那思路就暂时卡住了,目录扫描一下,看看有没有其他文件。没想到还真扫到个upload.php,代码如下。
代码审计:先判断了content-type类型,如果不是image/png就失败;再判断文件的大小,这个大概率不用管;然后对上传的文件名根据点号分割,如果分割完之后只有1部分,直接die;如果大于等于2部分,他只判断了第2个是不是png,那么这样子漏洞就产生了。如果我上传一个叫2.png.php的文件不就可以成功了。(我这里用的是火狐浏览器,谷歌浏览器好像抓不了localhost的包)
果然可行,并给出了上传路径,访问一下。
一看就知道,一句话木马被解析了,用蚁剑连接,获得flag。
meo图床
界面跟上题一样,考的还是文件上传漏洞。
上传一句话木马,当然是被拦截了,提示只能上传png、gif和jpeg类型的文件。
尝试了以下几种绕过方式都失败了。
第一种:上传图片马。
第二种:通过00截断上传php文件。
最终在一句话木马之前加上魔术头GIF89a后成功上传,并给出了上传路径。
发现上传之后是个php文件,直接访问想要去执行一句话木马,但是失败了。
因为url中有个name参数,猜测可能是存在任意文件读取的漏洞,随便访问一个不存在的文件。

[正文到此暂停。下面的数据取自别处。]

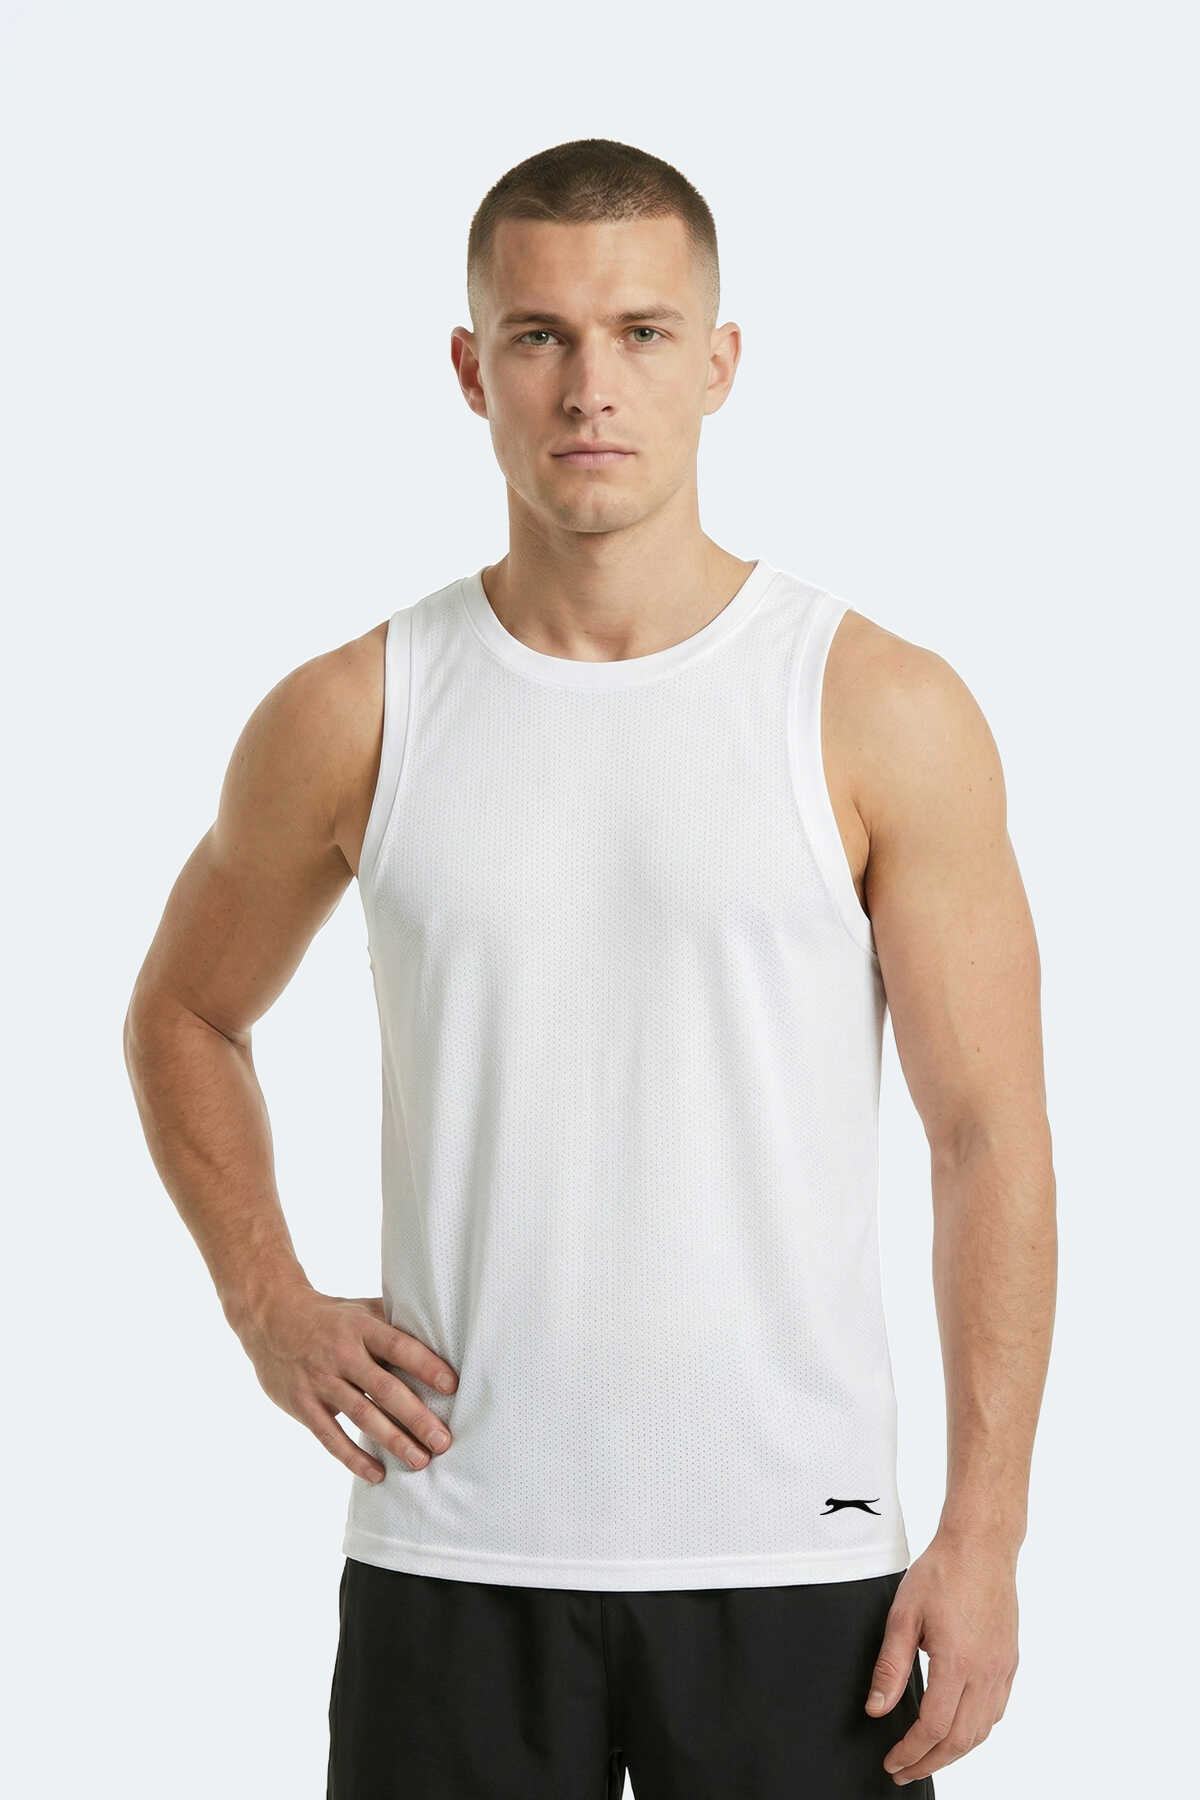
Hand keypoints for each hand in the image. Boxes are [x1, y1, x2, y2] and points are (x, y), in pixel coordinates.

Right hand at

有报错信息显示,原来是通过file_get_contents函数去读取文件的,那尝试读取一下/etc/passwd文件,成功。
既然如此,那我就直接利用这个漏洞去读flag了,根据经验大概率是藏在根目录下。
提示我们flag不在这里,但是有一个隐藏文件爆了出来。
访问一下该文件,果然有回显。
源代码如下:
就是一个简单的md5碰撞,直接利用数组绕过,读取flag成功。
夺命十三枪
访问地址,给出了源码。
一个非常明显的反序列化漏洞,但是没有看到Omg_It_Is_So_Cool_Bring_Me_My_Flag类和Deadly_Thirteen_Spears类以及其Make_a_Move方法的实现。虽然Omg_It_Is_So_Cool_Bring_Me_My_Flag的构造方法可以猜出个七七八,但是还是无法达到利用的地步。其实我们都忽略了一个点,就是开头的require_once函数,require_once函数和include_once函数最大的区别就是一个先加载再执行,一个是先执行再加载。既然这里用了require_once函数,那么说明Hanxin.exe.php文件是肯定存在的,访问一下,果不其然,源代码如下。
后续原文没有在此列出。